Un token de IA es la unidad fundamental de texto que los grandes modelos de lenguaje utilizan para procesar y generar lenguaje. Los tokens no son exactamente palabras: son fragmentos de texto determinados por el tokenizador del modelo, que divide el texto en segmentos manejables para su procesamiento.
La tokenización varía según el modelo: GPT-4 utiliza aproximadamente 1 token por cada 4 caracteres de texto en inglés (alrededor de 0,75 palabras por token), lo que significa que un documento de 1.000 palabras equivale a unos 1.333 tokens. Los distintos idiomas se tokenizan de forma diferente: algunos idiomas asiáticos pueden utilizar más tokens por carácter. Los caracteres especiales, el código y los datos estructurados también pueden tokenizarse de forma distinta al lenguaje natural.
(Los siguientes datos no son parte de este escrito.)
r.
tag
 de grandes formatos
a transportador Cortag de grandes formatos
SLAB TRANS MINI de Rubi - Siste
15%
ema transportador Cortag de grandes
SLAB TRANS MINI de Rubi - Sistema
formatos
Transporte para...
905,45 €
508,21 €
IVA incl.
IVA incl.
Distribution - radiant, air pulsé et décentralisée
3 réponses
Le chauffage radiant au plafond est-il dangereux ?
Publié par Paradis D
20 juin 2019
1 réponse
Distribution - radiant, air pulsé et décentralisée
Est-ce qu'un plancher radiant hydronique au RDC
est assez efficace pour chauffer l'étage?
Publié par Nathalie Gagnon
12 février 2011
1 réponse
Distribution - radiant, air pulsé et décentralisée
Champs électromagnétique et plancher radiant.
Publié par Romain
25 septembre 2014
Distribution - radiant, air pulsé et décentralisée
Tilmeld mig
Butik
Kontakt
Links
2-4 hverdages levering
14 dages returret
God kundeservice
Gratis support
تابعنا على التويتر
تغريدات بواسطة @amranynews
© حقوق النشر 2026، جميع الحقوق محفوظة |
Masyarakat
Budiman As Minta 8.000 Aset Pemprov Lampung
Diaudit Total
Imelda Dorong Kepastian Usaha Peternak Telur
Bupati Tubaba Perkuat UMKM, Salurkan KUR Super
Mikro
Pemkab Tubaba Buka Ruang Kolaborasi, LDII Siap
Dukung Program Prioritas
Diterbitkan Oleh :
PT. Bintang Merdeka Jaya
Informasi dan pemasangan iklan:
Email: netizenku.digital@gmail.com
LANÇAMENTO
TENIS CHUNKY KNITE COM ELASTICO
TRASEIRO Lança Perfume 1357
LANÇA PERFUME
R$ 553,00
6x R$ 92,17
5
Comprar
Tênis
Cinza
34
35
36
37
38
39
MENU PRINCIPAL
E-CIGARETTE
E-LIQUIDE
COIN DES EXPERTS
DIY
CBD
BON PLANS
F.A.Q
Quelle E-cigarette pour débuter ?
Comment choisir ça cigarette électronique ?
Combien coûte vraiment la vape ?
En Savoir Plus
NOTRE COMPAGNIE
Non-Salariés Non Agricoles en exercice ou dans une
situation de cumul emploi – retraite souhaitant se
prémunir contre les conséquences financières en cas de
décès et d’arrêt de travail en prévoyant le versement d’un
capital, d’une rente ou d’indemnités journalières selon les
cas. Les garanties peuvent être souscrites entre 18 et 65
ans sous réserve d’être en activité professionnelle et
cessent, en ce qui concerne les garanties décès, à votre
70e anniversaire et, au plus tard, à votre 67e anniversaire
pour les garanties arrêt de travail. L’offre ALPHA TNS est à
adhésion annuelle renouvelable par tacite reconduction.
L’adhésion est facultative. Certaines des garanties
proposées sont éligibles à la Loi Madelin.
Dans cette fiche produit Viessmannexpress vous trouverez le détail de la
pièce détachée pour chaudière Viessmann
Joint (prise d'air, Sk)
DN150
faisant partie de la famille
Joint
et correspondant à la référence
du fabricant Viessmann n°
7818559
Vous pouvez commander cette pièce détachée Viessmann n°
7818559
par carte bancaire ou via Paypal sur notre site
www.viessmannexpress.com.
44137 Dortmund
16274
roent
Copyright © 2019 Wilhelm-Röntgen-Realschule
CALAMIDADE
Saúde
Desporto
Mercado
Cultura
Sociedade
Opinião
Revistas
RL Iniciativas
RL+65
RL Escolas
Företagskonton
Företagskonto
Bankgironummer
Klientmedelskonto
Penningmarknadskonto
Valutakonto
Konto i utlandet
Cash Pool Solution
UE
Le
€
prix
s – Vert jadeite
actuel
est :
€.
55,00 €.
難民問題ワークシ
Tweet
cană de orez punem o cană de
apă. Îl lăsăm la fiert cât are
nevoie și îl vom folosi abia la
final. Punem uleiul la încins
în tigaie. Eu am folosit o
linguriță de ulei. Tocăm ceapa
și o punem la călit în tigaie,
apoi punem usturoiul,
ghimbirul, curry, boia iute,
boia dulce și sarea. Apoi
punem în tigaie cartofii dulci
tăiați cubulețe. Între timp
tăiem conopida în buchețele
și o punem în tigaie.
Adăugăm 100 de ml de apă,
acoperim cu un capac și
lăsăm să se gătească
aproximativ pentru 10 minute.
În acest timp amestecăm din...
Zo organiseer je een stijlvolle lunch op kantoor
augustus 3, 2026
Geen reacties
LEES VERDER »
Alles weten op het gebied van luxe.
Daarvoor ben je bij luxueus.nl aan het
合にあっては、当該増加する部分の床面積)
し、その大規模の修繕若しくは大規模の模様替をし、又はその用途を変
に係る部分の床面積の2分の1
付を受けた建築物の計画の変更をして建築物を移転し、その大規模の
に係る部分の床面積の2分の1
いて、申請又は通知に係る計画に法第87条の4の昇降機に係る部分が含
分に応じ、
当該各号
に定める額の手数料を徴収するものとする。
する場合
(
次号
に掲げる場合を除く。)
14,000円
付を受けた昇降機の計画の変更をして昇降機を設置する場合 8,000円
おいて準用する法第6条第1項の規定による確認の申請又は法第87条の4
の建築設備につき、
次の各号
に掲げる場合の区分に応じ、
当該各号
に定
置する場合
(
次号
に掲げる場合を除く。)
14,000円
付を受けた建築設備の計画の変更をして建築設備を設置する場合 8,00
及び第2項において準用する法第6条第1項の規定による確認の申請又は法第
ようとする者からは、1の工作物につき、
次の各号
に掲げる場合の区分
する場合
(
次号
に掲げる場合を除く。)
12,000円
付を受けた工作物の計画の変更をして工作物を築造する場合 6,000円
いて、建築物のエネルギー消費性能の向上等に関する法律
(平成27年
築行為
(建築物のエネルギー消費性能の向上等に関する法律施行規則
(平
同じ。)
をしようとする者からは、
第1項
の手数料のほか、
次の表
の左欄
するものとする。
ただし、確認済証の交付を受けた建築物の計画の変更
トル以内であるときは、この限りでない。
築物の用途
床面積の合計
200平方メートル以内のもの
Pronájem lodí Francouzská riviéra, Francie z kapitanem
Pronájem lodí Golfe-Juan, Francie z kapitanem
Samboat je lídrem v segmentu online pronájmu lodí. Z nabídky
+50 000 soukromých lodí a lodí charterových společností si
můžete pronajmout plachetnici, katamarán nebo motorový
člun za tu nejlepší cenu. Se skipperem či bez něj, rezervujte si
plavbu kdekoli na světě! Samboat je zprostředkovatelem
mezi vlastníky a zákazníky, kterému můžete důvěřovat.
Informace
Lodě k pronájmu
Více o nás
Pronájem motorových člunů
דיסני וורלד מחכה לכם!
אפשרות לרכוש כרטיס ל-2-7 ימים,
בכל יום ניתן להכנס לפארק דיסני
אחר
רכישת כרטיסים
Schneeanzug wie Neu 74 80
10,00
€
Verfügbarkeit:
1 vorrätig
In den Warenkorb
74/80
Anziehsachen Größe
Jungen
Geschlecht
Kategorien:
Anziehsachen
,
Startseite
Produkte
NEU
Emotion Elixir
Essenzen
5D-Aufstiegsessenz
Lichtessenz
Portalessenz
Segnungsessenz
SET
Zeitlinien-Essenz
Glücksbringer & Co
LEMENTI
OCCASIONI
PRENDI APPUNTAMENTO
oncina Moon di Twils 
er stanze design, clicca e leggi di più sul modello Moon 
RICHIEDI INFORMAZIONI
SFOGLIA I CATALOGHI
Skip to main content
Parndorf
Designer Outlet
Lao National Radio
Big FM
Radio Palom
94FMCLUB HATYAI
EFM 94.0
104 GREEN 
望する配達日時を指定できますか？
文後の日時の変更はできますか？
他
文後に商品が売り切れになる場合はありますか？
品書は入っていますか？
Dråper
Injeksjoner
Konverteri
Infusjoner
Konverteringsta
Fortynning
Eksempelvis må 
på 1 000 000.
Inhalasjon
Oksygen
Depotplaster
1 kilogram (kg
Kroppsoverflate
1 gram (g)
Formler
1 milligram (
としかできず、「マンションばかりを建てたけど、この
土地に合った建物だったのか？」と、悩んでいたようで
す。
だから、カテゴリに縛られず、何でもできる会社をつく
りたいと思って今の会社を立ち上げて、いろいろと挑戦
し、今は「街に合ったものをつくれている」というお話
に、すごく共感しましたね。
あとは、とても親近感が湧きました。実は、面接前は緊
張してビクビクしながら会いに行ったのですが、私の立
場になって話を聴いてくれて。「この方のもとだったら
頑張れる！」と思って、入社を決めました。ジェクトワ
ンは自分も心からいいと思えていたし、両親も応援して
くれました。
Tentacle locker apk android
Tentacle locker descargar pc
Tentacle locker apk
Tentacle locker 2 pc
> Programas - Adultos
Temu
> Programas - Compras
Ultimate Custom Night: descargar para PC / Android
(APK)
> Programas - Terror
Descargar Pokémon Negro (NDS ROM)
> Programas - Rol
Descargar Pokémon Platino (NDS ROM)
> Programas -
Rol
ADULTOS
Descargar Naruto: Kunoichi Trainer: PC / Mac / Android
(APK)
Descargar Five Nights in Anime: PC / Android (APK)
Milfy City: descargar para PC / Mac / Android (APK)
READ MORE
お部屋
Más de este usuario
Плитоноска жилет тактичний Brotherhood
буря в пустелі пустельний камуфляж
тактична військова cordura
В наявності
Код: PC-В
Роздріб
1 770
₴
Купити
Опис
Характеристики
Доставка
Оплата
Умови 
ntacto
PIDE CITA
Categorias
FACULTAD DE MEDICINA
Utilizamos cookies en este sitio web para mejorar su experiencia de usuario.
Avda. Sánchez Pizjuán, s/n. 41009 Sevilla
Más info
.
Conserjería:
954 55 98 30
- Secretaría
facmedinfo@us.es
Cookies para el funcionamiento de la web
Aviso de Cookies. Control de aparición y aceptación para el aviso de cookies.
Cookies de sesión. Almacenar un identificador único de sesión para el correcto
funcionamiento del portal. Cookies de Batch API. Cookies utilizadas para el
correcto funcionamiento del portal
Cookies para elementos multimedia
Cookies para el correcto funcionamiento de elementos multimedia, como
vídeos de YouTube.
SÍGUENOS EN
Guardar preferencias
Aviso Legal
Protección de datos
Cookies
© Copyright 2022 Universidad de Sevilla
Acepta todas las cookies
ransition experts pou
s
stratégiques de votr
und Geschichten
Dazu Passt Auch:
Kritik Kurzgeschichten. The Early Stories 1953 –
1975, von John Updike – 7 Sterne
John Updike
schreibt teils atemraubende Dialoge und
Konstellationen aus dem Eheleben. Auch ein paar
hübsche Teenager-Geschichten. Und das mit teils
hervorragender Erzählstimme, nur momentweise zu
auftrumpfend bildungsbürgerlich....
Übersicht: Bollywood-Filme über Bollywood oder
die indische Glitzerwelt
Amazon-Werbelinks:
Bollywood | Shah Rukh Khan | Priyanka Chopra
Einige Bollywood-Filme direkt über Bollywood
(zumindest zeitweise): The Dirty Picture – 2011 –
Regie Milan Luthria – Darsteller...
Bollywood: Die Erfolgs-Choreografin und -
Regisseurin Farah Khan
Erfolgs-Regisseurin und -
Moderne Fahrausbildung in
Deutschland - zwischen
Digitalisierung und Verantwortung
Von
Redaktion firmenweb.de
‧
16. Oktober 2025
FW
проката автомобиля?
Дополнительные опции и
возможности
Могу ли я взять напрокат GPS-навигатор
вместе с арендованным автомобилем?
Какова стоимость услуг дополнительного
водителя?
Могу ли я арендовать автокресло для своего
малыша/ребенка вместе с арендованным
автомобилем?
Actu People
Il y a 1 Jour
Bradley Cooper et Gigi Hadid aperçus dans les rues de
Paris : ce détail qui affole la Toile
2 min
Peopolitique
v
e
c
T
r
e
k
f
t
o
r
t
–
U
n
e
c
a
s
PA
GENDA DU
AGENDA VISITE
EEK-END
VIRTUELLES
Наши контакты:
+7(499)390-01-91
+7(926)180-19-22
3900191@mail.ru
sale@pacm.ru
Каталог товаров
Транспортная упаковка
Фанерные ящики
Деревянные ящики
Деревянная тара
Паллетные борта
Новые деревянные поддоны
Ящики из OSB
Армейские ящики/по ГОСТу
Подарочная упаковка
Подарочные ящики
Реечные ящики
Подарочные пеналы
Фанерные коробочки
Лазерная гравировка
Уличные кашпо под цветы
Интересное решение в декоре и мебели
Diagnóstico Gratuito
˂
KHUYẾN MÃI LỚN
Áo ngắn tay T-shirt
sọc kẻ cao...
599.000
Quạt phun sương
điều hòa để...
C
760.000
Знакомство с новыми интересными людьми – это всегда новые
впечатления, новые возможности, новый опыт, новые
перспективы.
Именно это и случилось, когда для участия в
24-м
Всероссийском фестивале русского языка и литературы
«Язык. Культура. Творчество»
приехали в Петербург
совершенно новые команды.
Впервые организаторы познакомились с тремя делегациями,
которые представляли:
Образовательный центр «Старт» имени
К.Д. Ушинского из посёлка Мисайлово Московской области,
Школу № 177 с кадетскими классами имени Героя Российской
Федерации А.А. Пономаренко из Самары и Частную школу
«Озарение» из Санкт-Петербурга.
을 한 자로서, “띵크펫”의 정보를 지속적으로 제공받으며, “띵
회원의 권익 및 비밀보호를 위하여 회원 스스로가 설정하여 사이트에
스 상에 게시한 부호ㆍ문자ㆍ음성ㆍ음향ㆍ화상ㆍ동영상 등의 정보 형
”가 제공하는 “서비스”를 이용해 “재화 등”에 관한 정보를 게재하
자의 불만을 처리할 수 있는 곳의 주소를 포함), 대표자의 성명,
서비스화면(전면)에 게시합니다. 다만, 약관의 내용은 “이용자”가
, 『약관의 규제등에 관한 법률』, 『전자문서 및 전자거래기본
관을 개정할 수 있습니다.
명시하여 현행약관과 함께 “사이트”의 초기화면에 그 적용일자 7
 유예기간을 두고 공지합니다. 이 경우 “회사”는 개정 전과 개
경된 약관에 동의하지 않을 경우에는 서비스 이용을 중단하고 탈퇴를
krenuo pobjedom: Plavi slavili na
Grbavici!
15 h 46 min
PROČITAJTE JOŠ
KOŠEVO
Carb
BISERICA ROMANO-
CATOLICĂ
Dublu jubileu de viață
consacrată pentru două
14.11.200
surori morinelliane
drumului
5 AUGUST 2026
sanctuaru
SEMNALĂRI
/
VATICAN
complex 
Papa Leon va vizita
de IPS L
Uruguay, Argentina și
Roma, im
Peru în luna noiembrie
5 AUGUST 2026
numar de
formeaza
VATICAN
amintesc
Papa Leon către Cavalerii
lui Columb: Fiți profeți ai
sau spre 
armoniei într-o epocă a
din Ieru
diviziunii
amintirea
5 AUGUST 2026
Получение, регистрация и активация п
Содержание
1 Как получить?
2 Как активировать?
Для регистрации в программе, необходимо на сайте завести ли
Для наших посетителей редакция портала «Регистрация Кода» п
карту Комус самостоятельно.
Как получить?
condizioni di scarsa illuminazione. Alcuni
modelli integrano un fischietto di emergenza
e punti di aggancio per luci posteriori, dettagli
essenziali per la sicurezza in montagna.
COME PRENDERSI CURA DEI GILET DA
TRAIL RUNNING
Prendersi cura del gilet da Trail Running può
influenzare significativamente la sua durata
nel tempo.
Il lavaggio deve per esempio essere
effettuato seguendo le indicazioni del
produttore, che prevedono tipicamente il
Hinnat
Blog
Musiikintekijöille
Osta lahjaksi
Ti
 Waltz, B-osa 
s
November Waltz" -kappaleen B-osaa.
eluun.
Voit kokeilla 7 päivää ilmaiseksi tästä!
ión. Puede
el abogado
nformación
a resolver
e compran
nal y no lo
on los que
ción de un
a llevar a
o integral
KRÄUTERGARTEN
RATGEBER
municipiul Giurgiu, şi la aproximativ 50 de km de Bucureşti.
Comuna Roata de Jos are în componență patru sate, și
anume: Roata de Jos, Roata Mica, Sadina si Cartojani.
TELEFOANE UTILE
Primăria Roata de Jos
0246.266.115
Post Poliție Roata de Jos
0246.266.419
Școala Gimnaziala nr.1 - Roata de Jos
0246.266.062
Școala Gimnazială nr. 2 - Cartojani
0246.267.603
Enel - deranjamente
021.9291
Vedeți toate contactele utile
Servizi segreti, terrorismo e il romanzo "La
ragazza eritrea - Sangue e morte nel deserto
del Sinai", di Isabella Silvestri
Los tokens son importantes para la gestión de la IA en la empresa por varias razones: la gestión de costes (la tarificación de las API de IA suele basarse en los tokens consumidos, tanto de entrada como de salida), los límites de la ventana de contexto (los modelos tienen un límite máximo de tokens por conversación, lo que afecta a la información que puede procesarse), las implicaciones de rendimiento (las secuencias de tokens más largas aumentan la latencia y el tiempo de procesamiento), la planificación presupuestaria (estimar los costes de IA requiere comprender los patrones de uso de tokens) y la supervisión de seguridad (el análisis de tokens puede revelar el volumen de datos que circula por las herramientas de IA).
Las organizaciones que gestionan los costes y la gobernanza de la IA deberían supervisar el uso de tokens entre departamentos y herramientas, establecer presupuestos y alertas de tokens, optimizar las solicitudes para la eficiencia en tokens y comprender cómo los distintos casos de uso consumen tokens para tomar decisiones informadas sobre la asignación y el gasto en herramientas de IA.